This is such precious and sacred time with my mom. It is beautiful and heart wrenching.
I keep physical contact as much as I can when I’m with her. And every time I leave the room for something she stirs and wakes up. Spirit to spirit, she knows when she’s alone, and when she’s not alone. It’s such a tender mercy to care for my momma this way.
And yet I’m so sad. I’ve thought so much about that and pondered about my feelings and if I should cry knowing such a beautiful eternal perspective. One of my favorite verses of scripture is simply “Jesus wept.” He wept with his friends in their sadness. I believe in a Savior and Heavenly Parent's in whose image I am made, and in whose emotions I feel.
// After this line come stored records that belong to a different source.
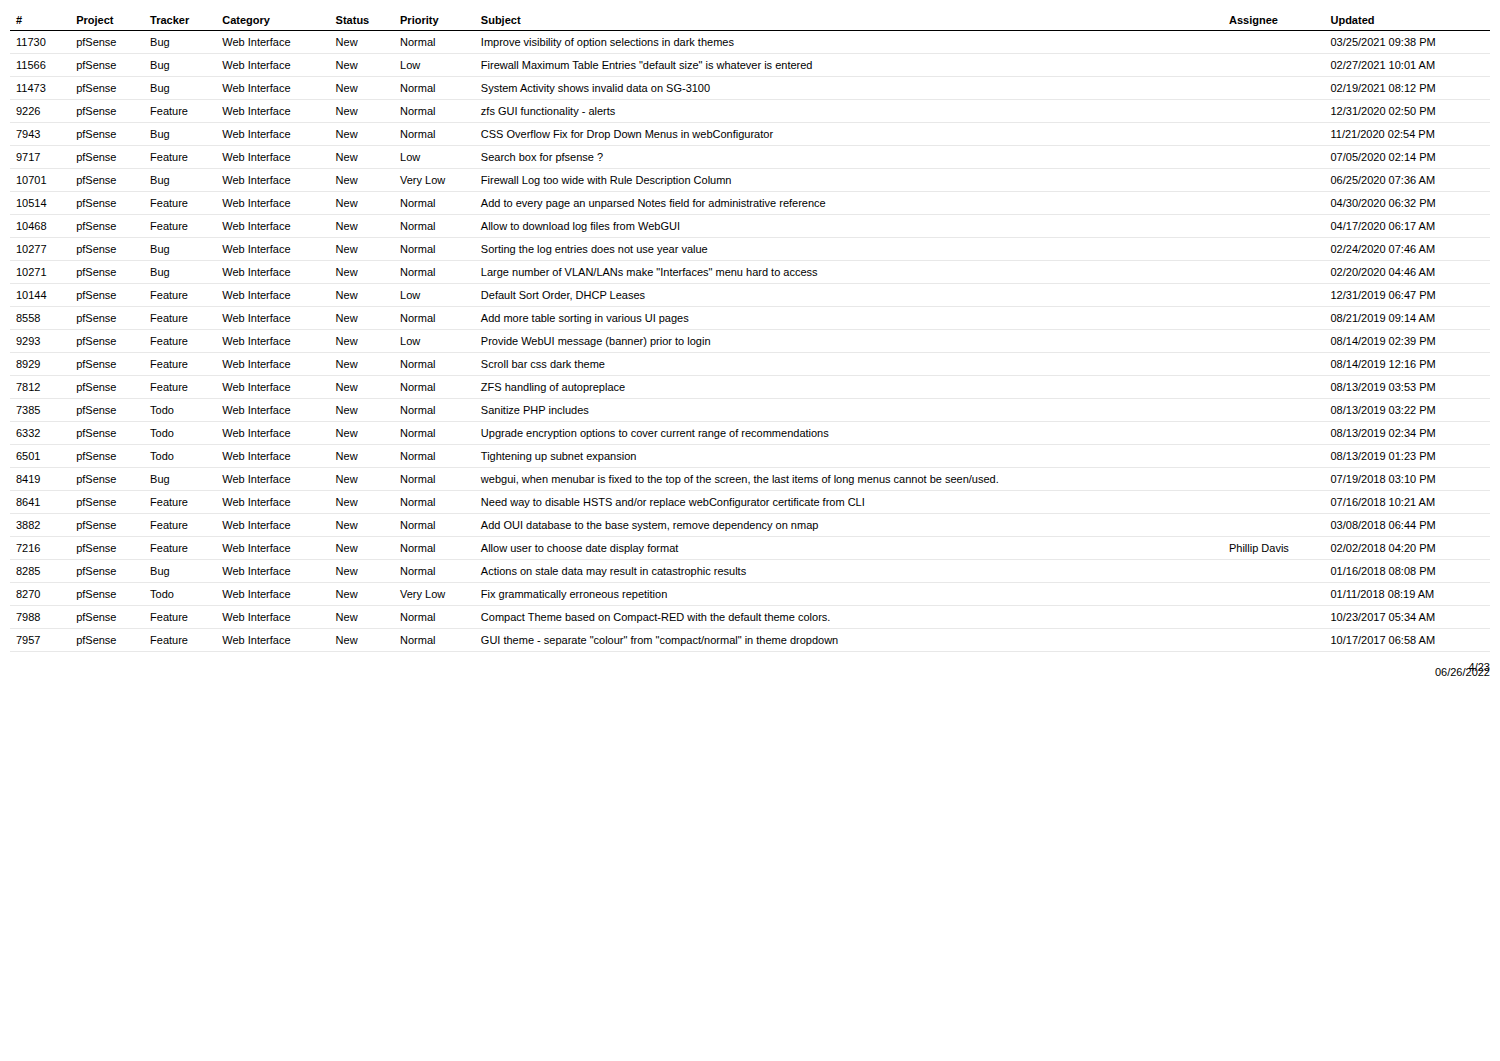| # | Project | Tracker | Category | Status | Priority | Subject | Assignee | Updated |
| --- | --- | --- | --- | --- | --- | --- | --- | --- |
| 11730 | pfSense | Bug | Web Interface | New | Normal | Improve visibility of option selections in dark themes | | 03/25/2021 09:38 PM |
| 11566 | pfSense | Bug | Web Interface | New | Low | Firewall Maximum Table Entries "default size" is whatever is entered | | 02/27/2021 10:01 AM |
| 11473 | pfSense | Bug | Web Interface | New | Normal | System Activity shows invalid data on SG-3100 | | 02/19/2021 08:12 PM |
| 9226 | pfSense | Feature | Web Interface | New | Normal | zfs GUI functionality - alerts | | 12/31/2020 02:50 PM |
| 7943 | pfSense | Bug | Web Interface | New | Normal | CSS Overflow Fix for Drop Down Menus in webConfigurator | | 11/21/2020 02:54 PM |
| 9717 | pfSense | Feature | Web Interface | New | Low | Search box for pfsense ? | | 07/05/2020 02:14 PM |
| 10701 | pfSense | Bug | Web Interface | New | Very Low | Firewall Log too wide with Rule Description Column | | 06/25/2020 07:36 AM |
| 10514 | pfSense | Feature | Web Interface | New | Normal | Add to every page an unparsed Notes field for administrative reference | | 04/30/2020 06:32 PM |
| 10468 | pfSense | Feature | Web Interface | New | Normal | Allow to download log files from WebGUI | | 04/17/2020 06:17 AM |
| 10277 | pfSense | Bug | Web Interface | New | Normal | Sorting the log entries does not use year value | | 02/24/2020 07:46 AM |
| 10271 | pfSense | Bug | Web Interface | New | Normal | Large number of VLAN/LANs make "Interfaces" menu hard to access | | 02/20/2020 04:46 AM |
| 10144 | pfSense | Feature | Web Interface | New | Low | Default Sort Order, DHCP Leases | | 12/31/2019 06:47 PM |
| 8558 | pfSense | Feature | Web Interface | New | Normal | Add more table sorting in various UI pages | | 08/21/2019 09:14 AM |
| 9293 | pfSense | Feature | Web Interface | New | Low | Provide WebUI message (banner) prior to login | | 08/14/2019 02:39 PM |
| 8929 | pfSense | Feature | Web Interface | New | Normal | Scroll bar css dark theme | | 08/14/2019 12:16 PM |
| 7812 | pfSense | Feature | Web Interface | New | Normal | ZFS handling of autopreplace | | 08/13/2019 03:53 PM |
| 7385 | pfSense | Todo | Web Interface | New | Normal | Sanitize PHP includes | | 08/13/2019 03:22 PM |
| 6332 | pfSense | Todo | Web Interface | New | Normal | Upgrade encryption options to cover current range of recommendations | | 08/13/2019 02:34 PM |
| 6501 | pfSense | Todo | Web Interface | New | Normal | Tightening up subnet expansion | | 08/13/2019 01:23 PM |
| 8419 | pfSense | Bug | Web Interface | New | Normal | webgui, when menubar is fixed to the top of the screen, the last items of long menus cannot be seen/used. | | 07/19/2018 03:10 PM |
| 8641 | pfSense | Feature | Web Interface | New | Normal | Need way to disable HSTS and/or replace webConfigurator certificate from CLI | | 07/16/2018 10:21 AM |
| 3882 | pfSense | Feature | Web Interface | New | Normal | Add OUI database to the base system, remove dependency on nmap | | 03/08/2018 06:44 PM |
| 7216 | pfSense | Feature | Web Interface | New | Normal | Allow user to choose date display format | Phillip Davis | 02/02/2018 04:20 PM |
| 8285 | pfSense | Bug | Web Interface | New | Normal | Actions on stale data may result in catastrophic results | | 01/16/2018 08:08 PM |
| 8270 | pfSense | Todo | Web Interface | New | Very Low | Fix grammatically erroneous repetition | | 01/11/2018 08:19 AM |
| 7988 | pfSense | Feature | Web Interface | New | Normal | Compact Theme based on Compact-RED with the default theme colors. | | 10/23/2017 05:34 AM |
| 7957 | pfSense | Feature | Web Interface | New | Normal | GUI theme - separate "colour" from "compact/normal" in theme dropdown | | 10/17/2017 06:58 AM |
06/26/2022
4/23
So I weep.
We talked about how to announce all that is happening. We decided on a simple social media heads up. Lexi helped gather some pictures to share. This has always been one of my absolute favorite pictures of my beautiful mom and baby. I wouldn’t be where I am today without these two.
And then with our girl all grown up. 💕
Her house is covered in pictures of her grandchildren. Each one is so beloved to her.
Forever grateful we came together to celebrate our mom for her 70th birthday. I believe in celebrations.
Today she will come home and be able to be fully surrounded by love around the clock. The days feel long and short at the same time. Embracing every beautiful moment.